Le gouvernement britannique a annoncé qu'il étendra sa Loi sur la sécurité en ligne pour inclure tous les fournisseurs de chatbots d'intelligence artificielle. Cette mesure vise à obliger ces plateformes à empêcher la création de contenu illégal ou nuisible, après le cas du chatbot Grok de xAI qui a permis de générer des images sexualisées. Le premier ministre Keir Starmer a affirmé que aucune plateforme n'aura de passe-droit.

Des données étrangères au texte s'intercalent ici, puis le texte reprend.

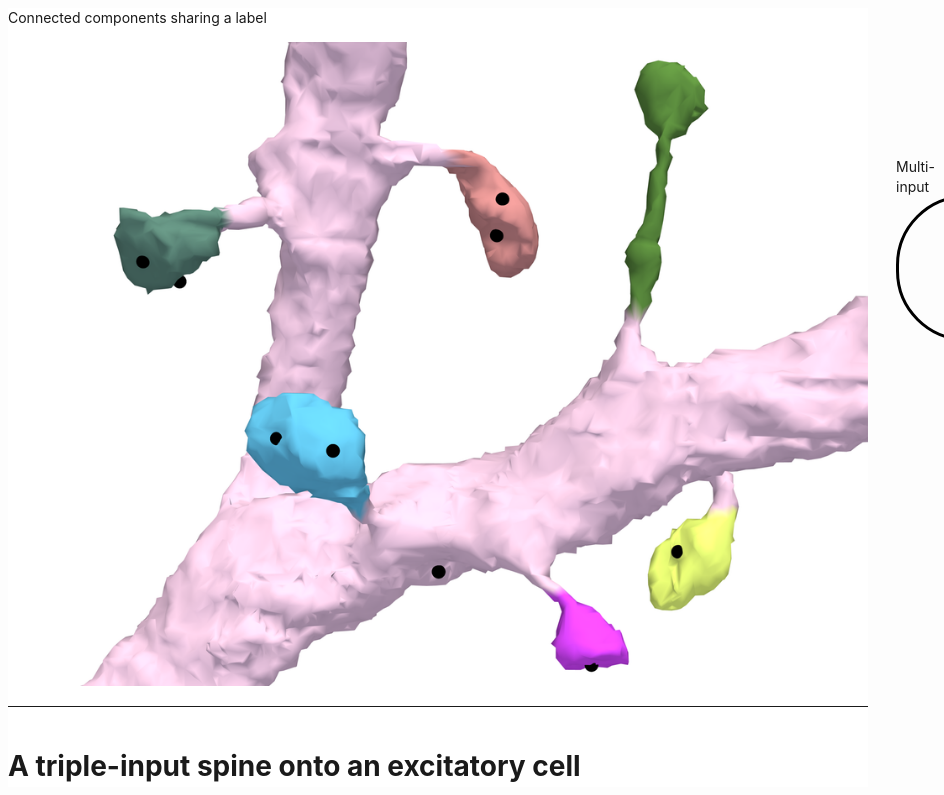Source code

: Connected components sharing a label

![](./images/new_posterior_plots/zoom_component_colors.svg)

<div style="position: absolute; top: 1.8in; left: 9.5in;">Multi-input</div>
<div style="position: absolute; top: 2.2in; left: 9.5in; width: 140px; height: 140px; background-color: none; border-radius: 70px; border-width: 3px; border-color: black; border-style: solid;"></div>

<div style="position: absolute; top: 4.1in; left: 10.8in;">Single-input</div>
<div style="position: absolute; top: 4.5in; left: 10.8in; width: 140px; height: 140px; background-color: none; border-radius: 70px; border-width: 3px; border-color: black; border-style: solid;"></div>

</div>
</div>

---

#  A triple-input spine onto an excitatory cell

Le défi technique de filtrer le contenu généré par IA en temps réel ⚙️
La régulation pose un défi de développement complexe : implémenter des systèmes de filtrage qui opèrent en temps réel sur des modèles génératifs. Les fournisseurs devront ajuster leurs architectures pour inclure des couches de modération plus robustes, éventuellement en combinant des classificateurs entraînés pour détecter les demandes problématiques et bloquer les sorties non autorisées, sans dégrader la fonctionnalité générale de l'assistant.
Les chatbots demandent un avocat avant de répondre ⚖️
Avec ces normes, il est possible que les prochains modèles d'IA incluent un module de consultation légale préalable. Face à des questions complexes, le système pourrait répondre : Désolé, pour générer une opinion sur ce sujet je dois consulter le département de conformité réglementaire du Royaume-Uni. Le délai estimé de réponse est de 4 à 6 semaines ouvrables. La bureaucratie numérique est arrivée.